Our overarching conclusion was that RAS-like and BRAF V600E-like PTCs have fundamentally different biology . Since pathologic tumor classifications schemes should ultimately reflect biology, our result begs the question about whether these tumors belong together under the designation of PTC. Perhaps RAS-like tumors, which are characterized by the follicular variant, should no longer be considered a type of PTC. Alternatively, they could become their own diagnostic category or be merged with follicular carcinoma, where they were once classified in the 1960s before the follicular variant of PTC was recognized by Lindsay and then formally proposed by Chen and Rosai . Regardless of which classification scheme is eventually derived, the TCGA thyroid cancer study clearly demonstrates how genomic information can illuminate the underlying biology of a tumor and impact its pathologic classification.
One of the goals of TCGA, in addition to characterizing the genome of the common cancers, was to construct a pipeline for team science through a geographically distributed network of diverse investigators with complementary skill sets. In this regard, the project is a resounding success. In doing this project, I personally learned so much and forged what I hope are lasting friendships. Besides managing a large and diverse group, I learned how to speak the basics of computational biology and spot a circular analysis. The project was certainly challenging, and it was difficult to write a linear manuscript of such a highly integrated analysis. Fortunately, I had adequate time to dedicate to this project, as I requested and was granted by Jay Hess and Jeff Myers a clinical sabbatical for the sole purpose of working on TCGA projects (I am also co-chair of the adrenocortical carcinoma project and a member of the pheochromocytoma/paraganglioma project).
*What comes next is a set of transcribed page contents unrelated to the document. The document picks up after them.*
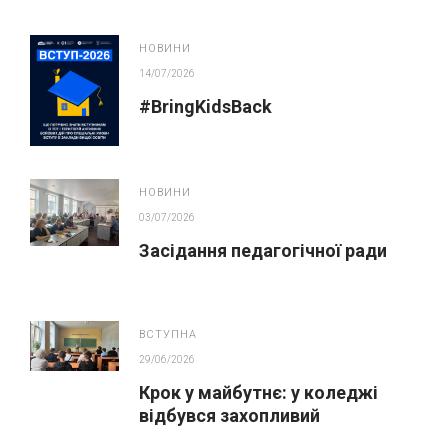
косметика у публічних
закупівлях
НОВИНИ
14/07/2026
#BringKidsBack
НОВИНИ
03/07/2026
Засідання педагогічної ради
ВСТУПНА
29/06/2026
Крок у майбутнє: у коледжі
відбувся захопливий
профорієнтаційний захід для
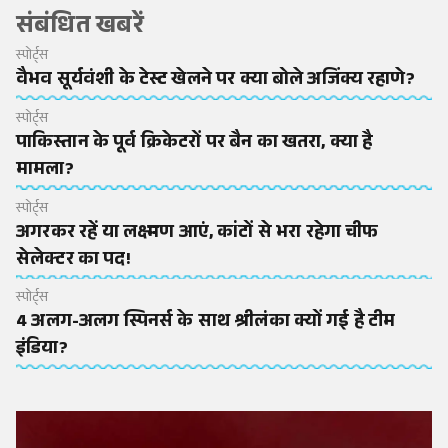
संबंधित खबरें
स्पोर्ट्स
वैभव सूर्यवंशी के टेस्ट खेलने पर क्या बोले अजिंक्य रहाणे?
स्पोर्ट्स
पाकिस्तान के पूर्व क्रिकेटरों पर बैन का खतरा, क्या है
मामला?
स्पोर्ट्स
अगरकर रहें या लक्ष्मण आएं, कांटों से भरा रहेगा चीफ
सेलेक्टर का पद!
स्पोर्ट्स
4 अलग-अलग स्पिनर्स के साथ श्रीलंका क्यों गई है टीम
इंडिया?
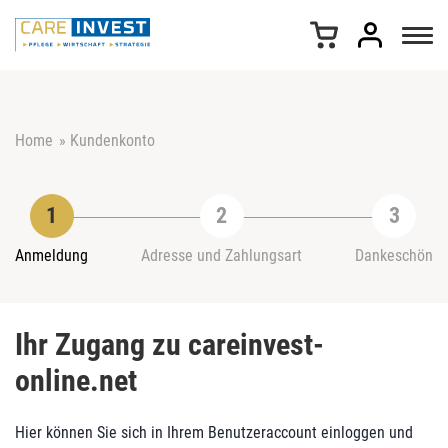
Z
u
m
I
n
h
Home
»
Kundenkonto
a
l
t
s
p
r
Anmeldung
Adresse und Zahlungsart
Dankeschön
i
n
g
Ihr Zugang zu careinvest-
e
n
online.net
Hier können Sie sich in Ihrem Benutzeraccount einloggen und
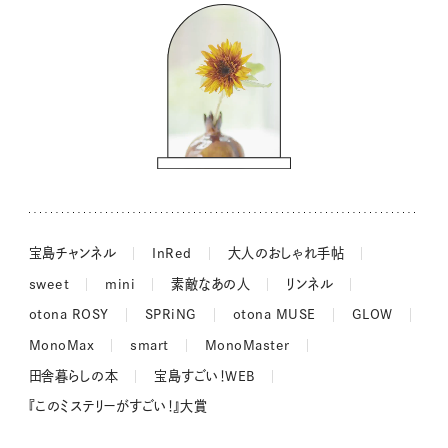
コウケンテツのヒトワザ巡り
ノーラのフィンランド旅気分
街角ワンデイ
ドーナツハント
吉田羊さんの着物と12のアソビゴコロ
長谷川あかりさんの今週もお疲れ様つまみ
宝島チャンネル
InRed
大人のおしゃれ手帖
sweet
mini
素敵なあの人
リンネル
otona ROSY
SPRiNG
otona MUSE
GLOW
MonoMax
smart
MonoMaster
田舎暮らしの本
宝島すごい！WEB
『このミステリーがすごい！』大賞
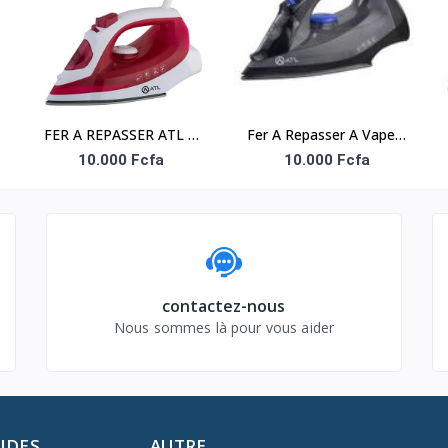
ORANGE (6PCS/CRT)
FER A REPASSER ATL A
Fer A Repasser A Vapeur
VAPEUR 1200W/ ROUGE
1200W - ATL-SW639 -
10.000 Fcfa
10.000 Fcfa
BLANC
Noir Gris
contactez-nous
Nous sommes là pour vous aider
PIDES
AUTRE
It was time well spent. Eventually, after many attempts, we found a way to structure the manuscript so that the story flowed from analysis to analysis .
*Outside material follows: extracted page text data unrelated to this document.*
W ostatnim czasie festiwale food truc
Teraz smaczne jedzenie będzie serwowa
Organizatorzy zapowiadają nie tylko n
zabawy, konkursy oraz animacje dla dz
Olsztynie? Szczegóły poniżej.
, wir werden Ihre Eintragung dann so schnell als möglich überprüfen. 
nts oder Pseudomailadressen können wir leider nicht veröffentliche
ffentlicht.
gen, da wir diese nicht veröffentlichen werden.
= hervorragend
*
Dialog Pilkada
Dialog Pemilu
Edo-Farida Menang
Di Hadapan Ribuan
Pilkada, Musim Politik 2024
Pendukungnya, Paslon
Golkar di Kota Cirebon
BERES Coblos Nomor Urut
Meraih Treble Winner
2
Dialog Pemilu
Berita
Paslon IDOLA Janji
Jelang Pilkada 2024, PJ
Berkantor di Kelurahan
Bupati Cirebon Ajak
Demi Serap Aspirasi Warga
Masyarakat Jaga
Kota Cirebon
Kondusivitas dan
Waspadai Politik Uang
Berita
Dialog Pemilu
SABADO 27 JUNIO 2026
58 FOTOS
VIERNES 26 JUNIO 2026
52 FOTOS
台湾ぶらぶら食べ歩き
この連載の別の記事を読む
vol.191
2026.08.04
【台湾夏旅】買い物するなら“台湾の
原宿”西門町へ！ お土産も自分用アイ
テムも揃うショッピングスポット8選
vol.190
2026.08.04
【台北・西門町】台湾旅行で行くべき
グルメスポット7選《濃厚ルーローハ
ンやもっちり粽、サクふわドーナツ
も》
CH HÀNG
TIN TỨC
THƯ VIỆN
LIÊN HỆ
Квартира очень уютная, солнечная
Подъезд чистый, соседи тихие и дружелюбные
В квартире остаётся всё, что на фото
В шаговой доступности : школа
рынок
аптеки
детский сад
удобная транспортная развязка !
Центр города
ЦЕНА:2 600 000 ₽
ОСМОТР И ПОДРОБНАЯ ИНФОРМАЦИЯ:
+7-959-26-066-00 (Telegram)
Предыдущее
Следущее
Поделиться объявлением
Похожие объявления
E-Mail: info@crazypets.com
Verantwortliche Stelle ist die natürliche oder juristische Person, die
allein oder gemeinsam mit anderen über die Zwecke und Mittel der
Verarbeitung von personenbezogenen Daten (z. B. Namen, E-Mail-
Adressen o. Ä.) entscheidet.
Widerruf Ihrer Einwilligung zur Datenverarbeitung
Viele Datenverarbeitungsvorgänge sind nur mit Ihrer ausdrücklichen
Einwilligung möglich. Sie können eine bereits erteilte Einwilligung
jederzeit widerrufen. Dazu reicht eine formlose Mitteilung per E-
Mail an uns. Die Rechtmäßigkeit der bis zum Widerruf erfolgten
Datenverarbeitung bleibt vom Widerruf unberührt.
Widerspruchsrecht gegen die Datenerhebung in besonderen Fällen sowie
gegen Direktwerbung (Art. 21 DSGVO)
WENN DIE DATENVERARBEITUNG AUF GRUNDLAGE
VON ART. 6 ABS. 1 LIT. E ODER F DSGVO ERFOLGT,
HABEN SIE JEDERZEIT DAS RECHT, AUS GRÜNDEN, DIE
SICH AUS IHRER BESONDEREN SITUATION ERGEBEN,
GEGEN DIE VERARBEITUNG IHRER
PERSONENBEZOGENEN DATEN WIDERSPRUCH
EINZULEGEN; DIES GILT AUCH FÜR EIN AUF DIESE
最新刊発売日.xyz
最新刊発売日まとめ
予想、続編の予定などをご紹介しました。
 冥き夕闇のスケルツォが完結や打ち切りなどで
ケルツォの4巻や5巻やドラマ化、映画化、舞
The field of surgical pathology is clearly at a crossroads and programs like TCGA are leading the way. For example, the latest version of the sequencing assay for testing thyroid aspirates (ThyroSeq ) developed at the University of Pittsburgh has already incorporated findings from the TCGA thyroid project. While I am firmly in the camp that thinks that morphological assessment of tumors will remain the foundation of surgical pathology practice, by now it is unmistakably clear how molecular information can impact the classification of individual tumors and ultimately the treatment of patients. Surgical pathologists, in my opinion, must “own” the molecular evaluation of routine neoplastic surgical specimens and find ways to fully integrate the molecular and genomic data into our practices. I am confident that we can succeed. It would be ideal if we can eventually find a way forward in which the distinction between surgical pathology and molecular pathology becomes irrelevant.
I thank my colleagues at the University of Michigan who covered much of my surgical pathology service while I pursued this project. I also thank TCGA leadership for the opportunity to serve as thyroid co-chair and Jean Claude ZenKlusen, TCGA Director, for reviewing the manuscript.